Anyway, I think it’s important to have a date zero with the family. I had this when I was seeing Nate last year, and I also had this when Loki and I started seeing one another. Having done things that way, if someone married with kids did not invite me to meet their partner and children before diving in to anything more, I would just say no. That’s a red flag. Why on earth would you disregard your child in favor of getting laid? Those are values I can’t connect with. In my personal life philosophy, children are of paramount importance, and someone who would dismiss or disregard the needs of a growing human is not someone I’m going to be able to feel much respect for.
I am singleish because I do not want a life long relationship right now.

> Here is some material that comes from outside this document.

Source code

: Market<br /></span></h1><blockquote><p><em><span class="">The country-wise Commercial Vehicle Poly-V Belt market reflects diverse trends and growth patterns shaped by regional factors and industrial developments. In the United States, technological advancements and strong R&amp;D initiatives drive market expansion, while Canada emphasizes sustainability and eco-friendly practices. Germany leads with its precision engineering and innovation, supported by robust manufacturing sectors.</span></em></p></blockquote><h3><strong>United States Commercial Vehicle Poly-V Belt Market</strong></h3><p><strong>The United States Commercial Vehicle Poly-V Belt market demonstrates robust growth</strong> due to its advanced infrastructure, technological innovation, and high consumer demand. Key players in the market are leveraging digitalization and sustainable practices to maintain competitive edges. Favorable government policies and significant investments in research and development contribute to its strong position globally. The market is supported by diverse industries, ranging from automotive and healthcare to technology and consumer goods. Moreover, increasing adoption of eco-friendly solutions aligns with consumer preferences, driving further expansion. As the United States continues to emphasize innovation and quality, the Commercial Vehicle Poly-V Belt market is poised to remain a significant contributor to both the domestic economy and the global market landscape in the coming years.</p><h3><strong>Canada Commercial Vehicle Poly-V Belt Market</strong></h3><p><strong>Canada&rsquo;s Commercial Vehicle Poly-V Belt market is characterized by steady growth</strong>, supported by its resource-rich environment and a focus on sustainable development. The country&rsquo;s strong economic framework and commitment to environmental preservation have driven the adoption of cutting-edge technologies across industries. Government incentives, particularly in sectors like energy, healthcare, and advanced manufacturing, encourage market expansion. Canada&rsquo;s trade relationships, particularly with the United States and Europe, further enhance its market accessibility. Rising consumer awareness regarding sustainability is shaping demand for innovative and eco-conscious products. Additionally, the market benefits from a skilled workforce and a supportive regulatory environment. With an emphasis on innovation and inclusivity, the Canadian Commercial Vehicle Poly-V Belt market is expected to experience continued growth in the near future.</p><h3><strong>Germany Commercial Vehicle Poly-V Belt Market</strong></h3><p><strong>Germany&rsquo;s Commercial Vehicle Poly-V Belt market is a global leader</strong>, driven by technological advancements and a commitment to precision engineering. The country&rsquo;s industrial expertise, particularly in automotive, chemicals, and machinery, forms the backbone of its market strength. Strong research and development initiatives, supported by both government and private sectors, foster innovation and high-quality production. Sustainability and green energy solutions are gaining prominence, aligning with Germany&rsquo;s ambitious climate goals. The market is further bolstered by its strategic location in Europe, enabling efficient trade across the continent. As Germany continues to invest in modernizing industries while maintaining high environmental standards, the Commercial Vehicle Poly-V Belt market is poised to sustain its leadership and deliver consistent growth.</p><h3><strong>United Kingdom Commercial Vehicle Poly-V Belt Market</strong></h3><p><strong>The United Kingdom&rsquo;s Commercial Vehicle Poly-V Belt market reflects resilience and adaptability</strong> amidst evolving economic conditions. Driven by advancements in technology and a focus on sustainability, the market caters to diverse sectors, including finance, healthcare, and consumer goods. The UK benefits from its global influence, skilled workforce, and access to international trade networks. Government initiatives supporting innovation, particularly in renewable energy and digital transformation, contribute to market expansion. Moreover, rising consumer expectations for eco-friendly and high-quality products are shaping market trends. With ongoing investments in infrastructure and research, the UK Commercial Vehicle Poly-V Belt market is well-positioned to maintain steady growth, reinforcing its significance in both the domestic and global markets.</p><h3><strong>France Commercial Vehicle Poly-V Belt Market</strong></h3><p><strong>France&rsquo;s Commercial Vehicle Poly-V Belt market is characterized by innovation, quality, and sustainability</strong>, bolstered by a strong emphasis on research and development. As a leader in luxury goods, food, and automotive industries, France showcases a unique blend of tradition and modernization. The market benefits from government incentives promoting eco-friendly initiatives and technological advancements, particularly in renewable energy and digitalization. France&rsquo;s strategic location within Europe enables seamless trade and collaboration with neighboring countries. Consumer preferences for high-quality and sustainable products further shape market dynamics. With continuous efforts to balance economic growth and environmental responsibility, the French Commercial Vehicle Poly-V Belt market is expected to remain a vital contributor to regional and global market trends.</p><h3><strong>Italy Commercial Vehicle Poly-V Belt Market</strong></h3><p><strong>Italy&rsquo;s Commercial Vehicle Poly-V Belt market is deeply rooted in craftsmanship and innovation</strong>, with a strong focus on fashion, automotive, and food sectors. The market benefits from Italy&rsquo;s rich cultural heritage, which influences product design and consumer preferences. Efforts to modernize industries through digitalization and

I don’t want to get married and have babies and live in a picket fence house or share a bank account or any of that stuff that couples do. I tried it, and it wasn’t for me. But there’s a lovely stability that can come with that. When I date someone who is married, and get to know their children, their spouses, and the other people in their life, I get to become part of a tribe. I’m an independently functioning member of that tribe, it’s true, but that tribe is there. And some amazing friendships have formed as a result of this dynamic.
For a marriage to survive, generally speaking people have to have their shit together More or less. At the very least, they have to be working on having their shit together. Especially if it’s been opening up to more relationships. It would be hard to find a long-term couple who had been poly for more than a couple of years and were still having problems, cos if problems arise you have to learn to either sit down and communicate, courageously, or you stop being non-monogamous.
What this means, of course, is that married people who are doing their work on themselves have a tendency to be really good at relationships. And that, for starters, is hugely appealing.
Also, married people won’t demand a huge amount of your time. They tend to not be needy. And they certainly won’t be putting pressure on you to settle down with them. How frickin awesome is that?
And, okay, realistically, it is paramount to keep in mind that you will not come first for someone who is married and has children. You may not even come first for someone who is married and doesn’t have children. But- that’s okay. Because- at least for me- there is always a person who makes sure that I come first- and that person is me!
None of this precludes the idea of loving, fulfilling relationships with someone who is married.
In summary, I think married people make ideal people to date if you are singleish, and I celebrate the fact that I know so many wonderful fantastic awesome married poly people today!